The Gnostic writings should not encourage us to think the all the manuscripts that have survived from the Ancient World were imaginary and unorthodox in belief. One stands as the most reliable Christian writing outside of the New Testament. It is called the Didache or The Doctrine of the Twelve Apostles.

This short treatise was counted by some of the Church Fathers as next to Holy Scripture. It was rediscovered in 1883 by Bryennios, the Greek Orthodox metropolitan of Nicomedia, in the codex from which, in 1875, he had published the full text of the Epistles of St. Clement.

For convenience the contents may be divided into three parts: the first is the “Two Ways”, the Way of Life and the Way of Death; the second part deals with baptism, fasting, and Holy Communion; the third speaks of ministry. Doctrinal teaching is presupposed, and none is imparted.

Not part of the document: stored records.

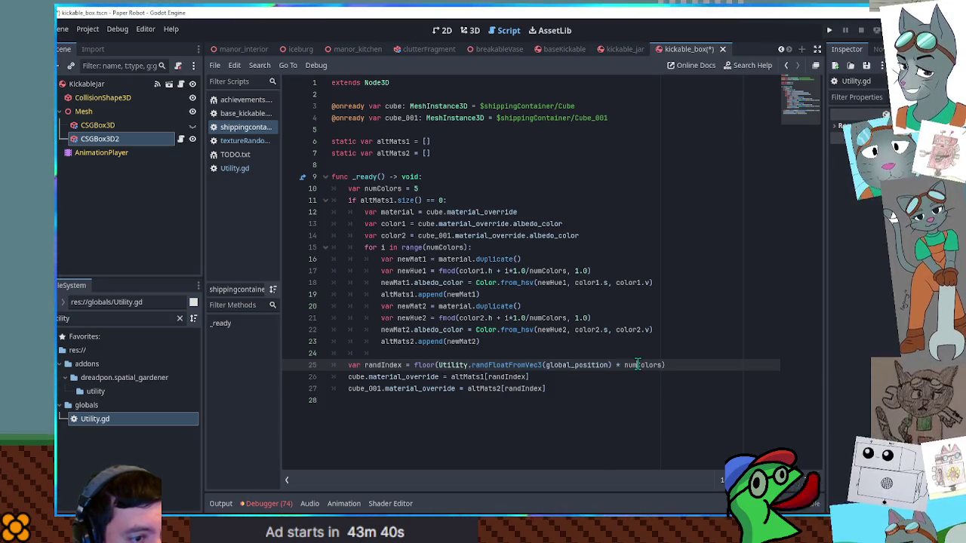
double_click(639, 366)
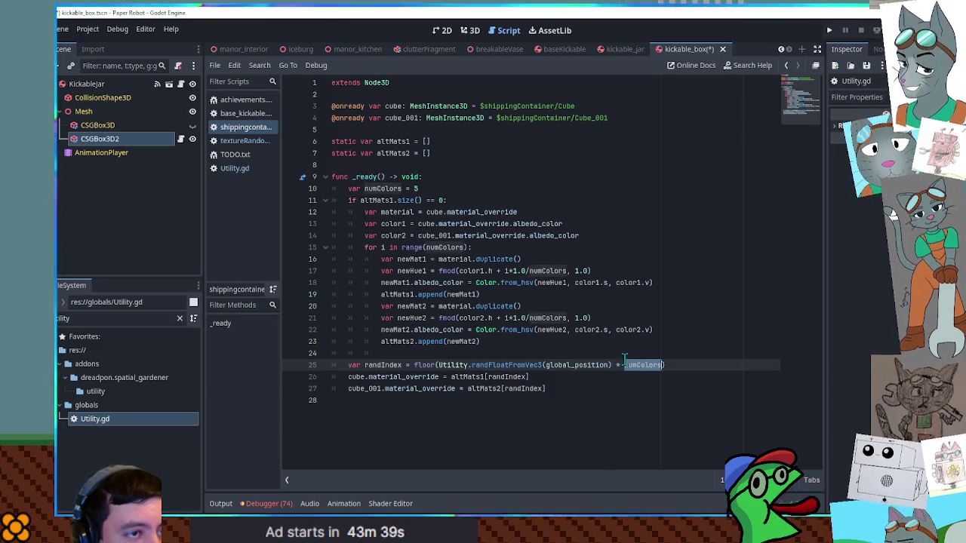
left_click(246, 114)
left_click(251, 141)
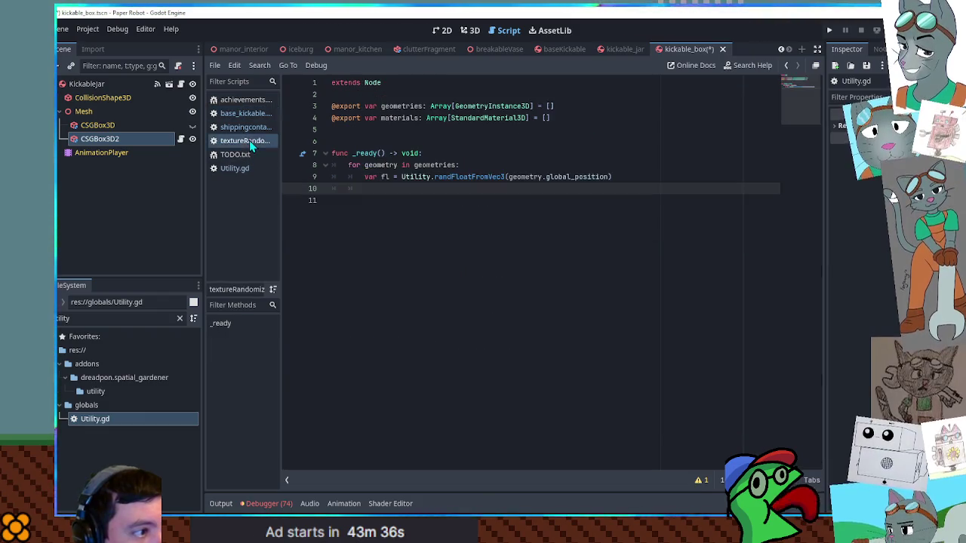
Add 'var mat' picking an entry from materials using floor of fl times its size
double_click(399, 117)
left_click(391, 189)
type("var ")
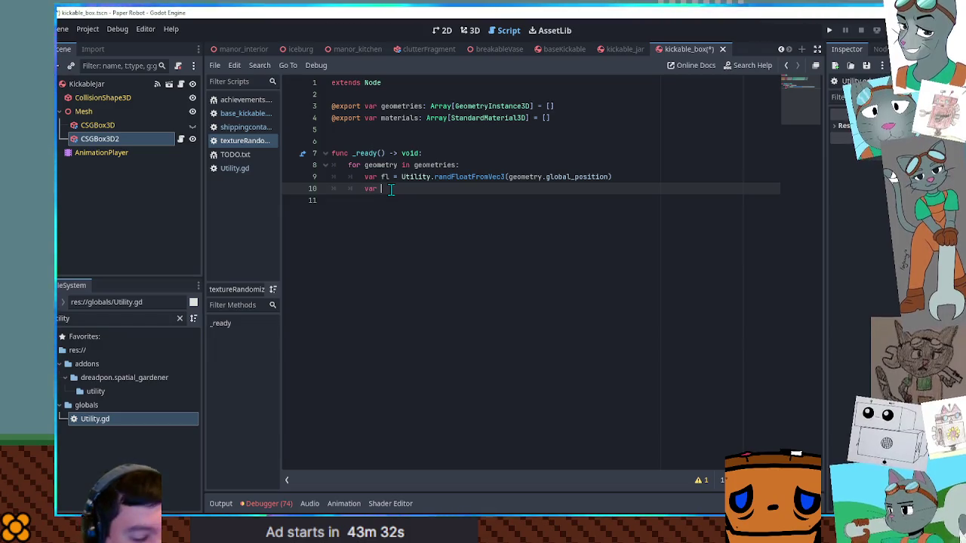
type("mat = mater")
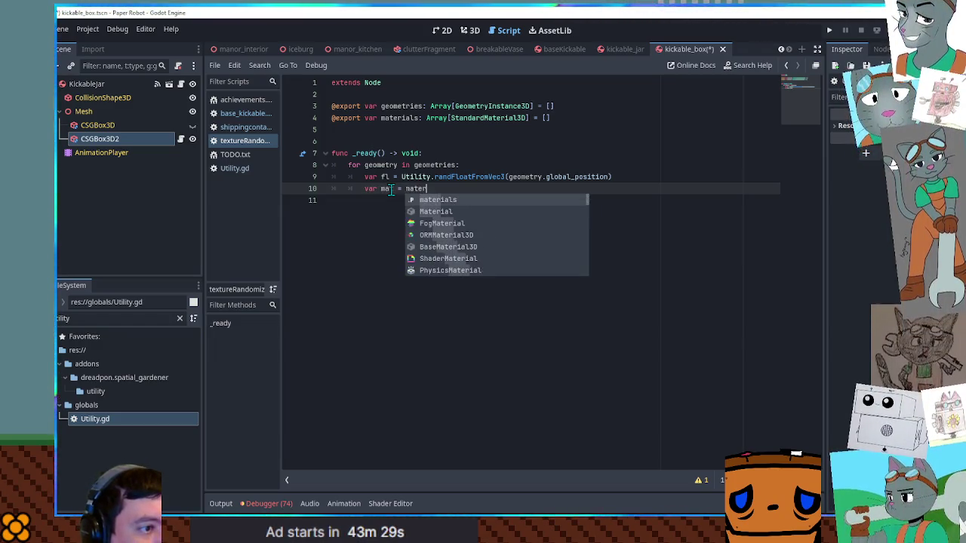
key("Return")
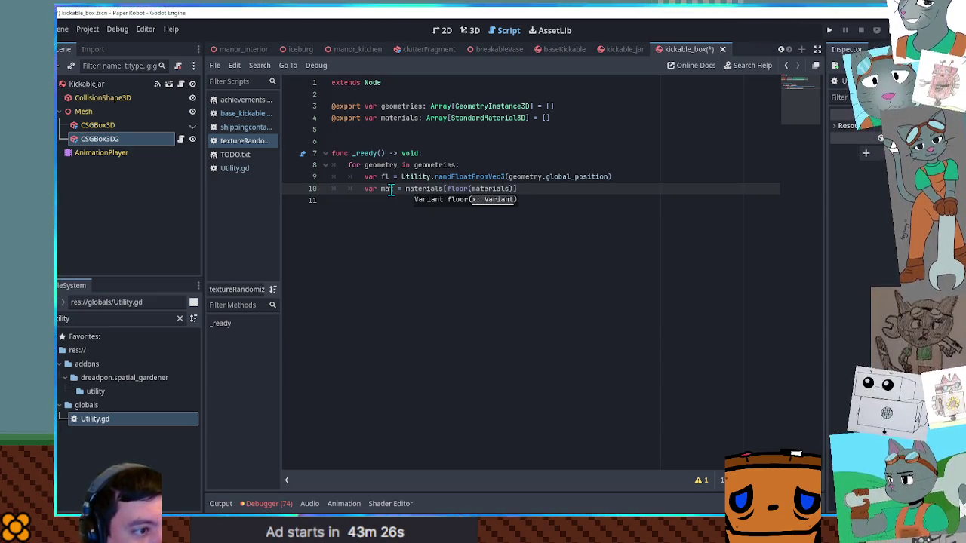
type("e() *")
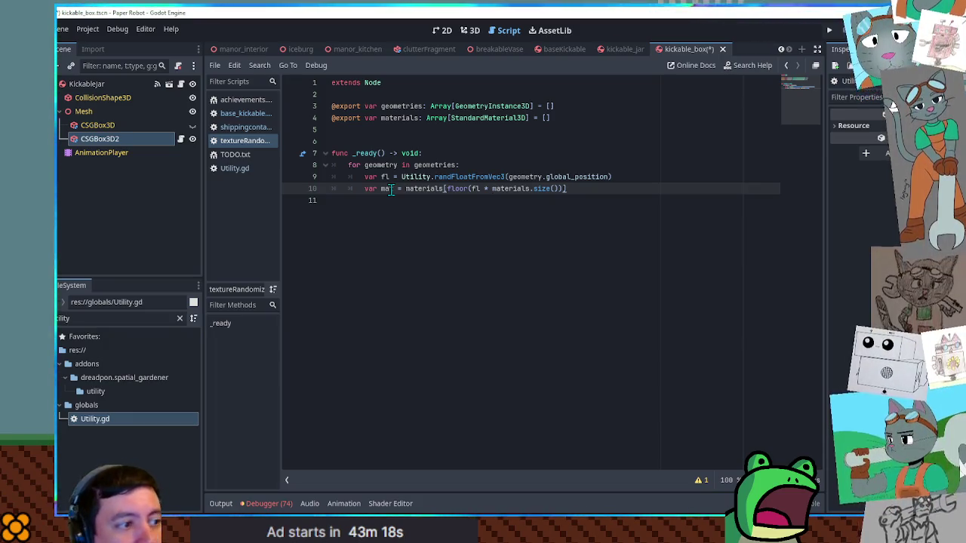
key("Return")
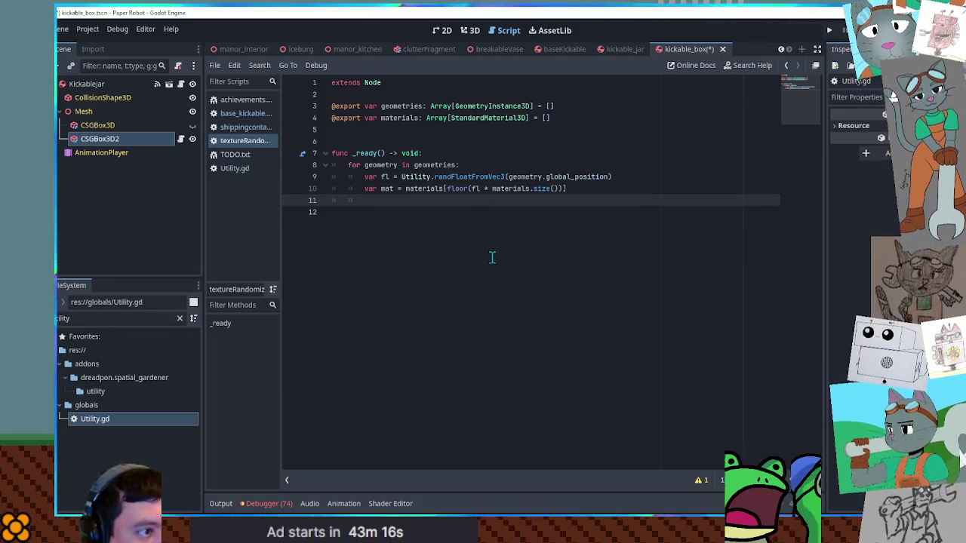
type("geom")
Assign 'geometry.material_override = mat' and save the script
key("Return")
type(".mat")
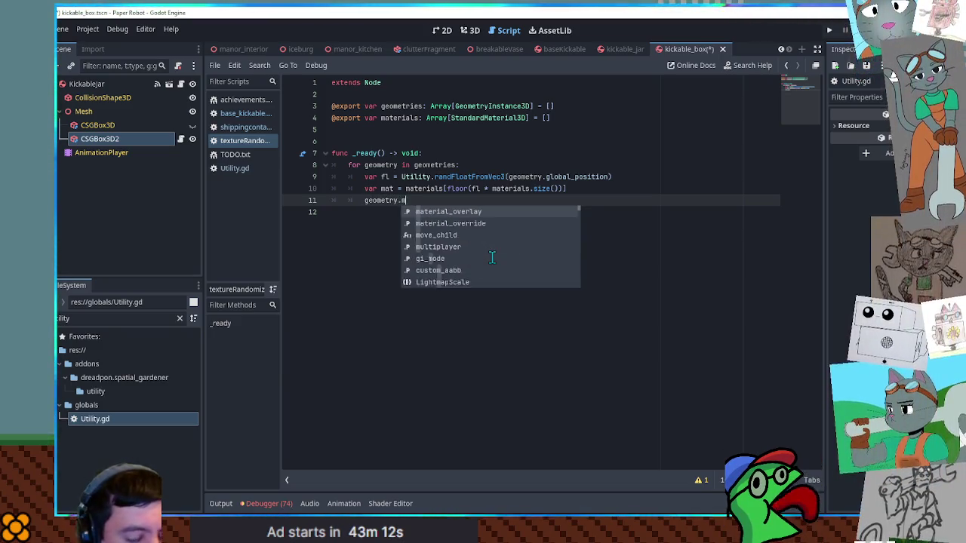
key("Down")
key("Return")
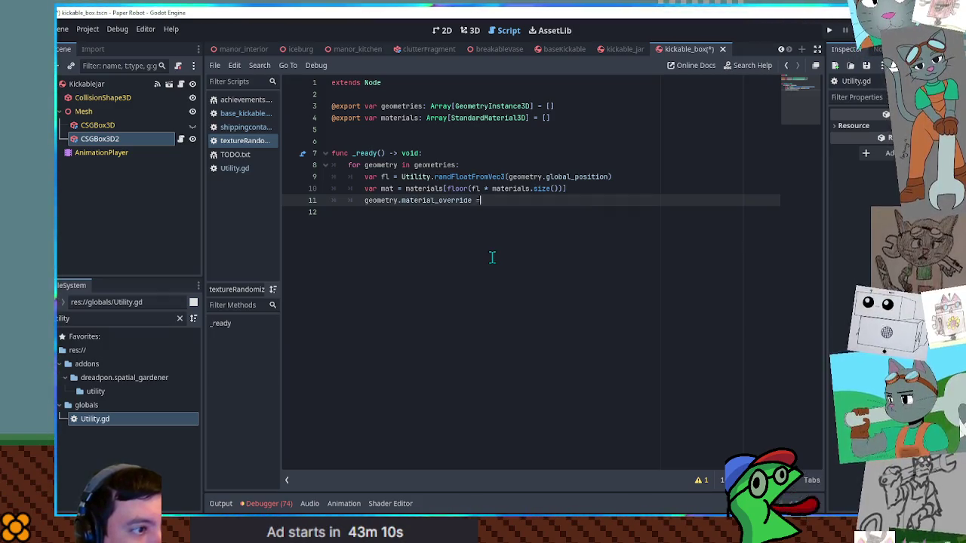
type("mat")
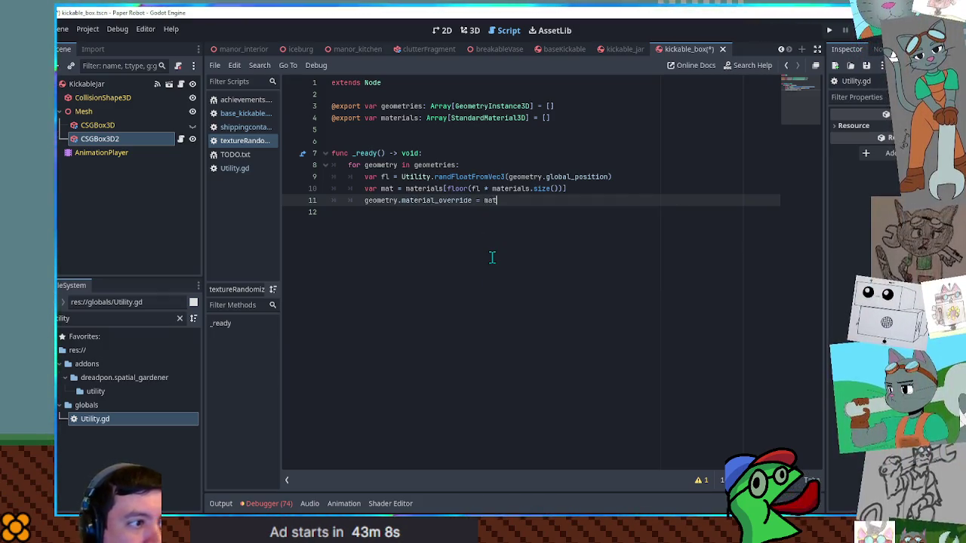
left_click(561, 127)
key("ctrl+s")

The Didache is mentioned by Bishop Eusebius after the books of Scripture (H. E., III, xxv, 4):

“Let there be placed among the spuria the writing of the Acts of Paul, the so-called Shepherd and the Apocalypse of Peter, and besides these the Epistle known as that of Barnabas, and what are called the Teachings of the Twelve Apostles, and also . . . the Apocalypse of John, if this be thought fit . . .”

Over twenty of the early Fathers of the Church make references to the Didache. Why don’t you take a few minutes to read an English translation?

So not only did early manuscripts survive bearing crazy ideas, but also many solid manuscripts with very sound teaching which testify to the truths of the Christian faith as given in the New Testament.